CIIR Leaders Instrumental in ICTIR's Past and Future

James Allan, Bruce Croft, and Hamed Zamani

For over a decade, leaders in the Center for Intelligent Information Retrieval (CIIR) have been instrumental in shaping the direction and identity of the International Conference on Innovative Concepts and Theories in Information Retrieval (ICTIR), leading to the recent renaming and rebranding of the conference.  

Formerly known as the ACM SIGIR International Conference on the Theory of Information Retrieval, the conference has been transformed through the efforts of CIIR Associate Director and Manning College of Information and Computer Sciences (CICS) Associate Professor Hamed Zamani, who led a successful campaign to the ICTIR Steering Committee and ACM executives, resulting in the conference’s new name and refined focus. 

The rebranded ICTIR provides a forum for the presentation and discussion of research related to the foundational aspects of information retrieval (IR), including new or improved models of relevance, ranking, representation, information needs, and evaluation. The conference also emphasizes interdisciplinary research that integrates information retrieval with other theoretically-motivated domains. 

“While IR research traditionally relies heavily on rigorous experimentation, ICTIR does not see this as a must. It encourages researchers to think beyond available resources. This is particularly important for academic research since access to large-scale, real-world resources is not always available,” said Zamani. “The focus of ICTIR is more on conceptual and theoretical innovation. Large-scale empirical validation can happen later if and when the necessary resources become available.”  Zamani notes that it’s still fine to have empirical evaluation, of course! 

Zamani will serve as the general chair of ICTIR 2025 – the 11th ACM SIGIR-sponsored conference and the 15th ICTIR conference overall – co-located with SIGIR 2025 in Padua, Italy, in July. Notably, this year’s conference will feature two submission tracks: regular submissions and papers invited via SIGIR’s "Revise-and-Resubmit" mechanism, accelerating the timeline for publishing emerging research. Papers addressing the theme "LLMs + IR, what could possibly go wrong?" are also encouraged, reflecting the field’s ongoing engagement with large language models. 

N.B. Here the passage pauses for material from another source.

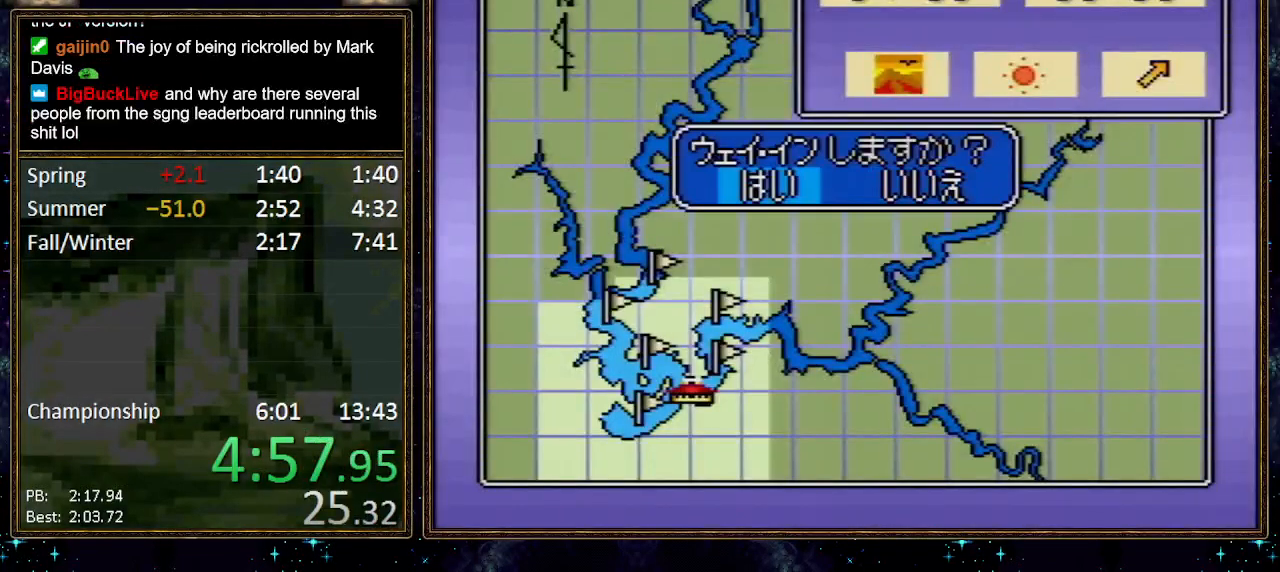
{"buttons": [], "events": [[100, "A", "down"], [150, "A", "up"]]}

CIIR’s leadership has long shaped the trajectory of ICTIR. In 2014, CIIR founder and then-director Bruce Croft and co-director  James Allan led the successful effort to secure ACM SIGIR sponsorship for the conference—an achievement that elevated ICTIR’s visibility and credibility in the global research community. 

“When ICTIR gained sponsorship by ACM SIGIR, it gained the prominence of being explicitly supported by the flagship international organization, elevating ICTIR to a whole new level,” said Allan, who now serves as the CIIR Director. 

Allan and Croft went on to co-chair the first ACM SIGIR-sponsored (and fifth overall) ICTIR conference in 2015, held in Northampton, Massachusetts. The 2025 edition continues a legacy of innovation and impact, reaffirming CIIR’s leadership in shaping the future of information retrieval research.  

Article above reprinted from CICS news

History of ICTIR:  ICTIR grew from a series of SIGIR workshops on mathematical and formal methods for IR held from 2000 to 2005, led by Sándor Dominich and Keith van Rijsbergen: SIGIR 2000, Athens, Greece; SIGIR 2001, New Orleans, LA, U.S.A.; SIGIR 2002, Tampere, Finland; SIGIR 2003, Toronto, Canada; SIGIR 2004, Sheffield, U.K.; and SIGIR 2005, Salvador, Brazil. ICTIR became a full conference supported by BCS-IRSG in 2007: ICTIR 2007 held in Budapest, Hungary; ICTIR 2009 in Cambridge, U.K.; ICTIR 2011 in Bertinoro, Italy; and ICTIR 2013 in Copenhagen, Denmark. The 2015 conference in Northampton, MA, U.S.A. marked the first year with ACM SIGIR sponsorship. Since 2015, ICTIR has been held annually.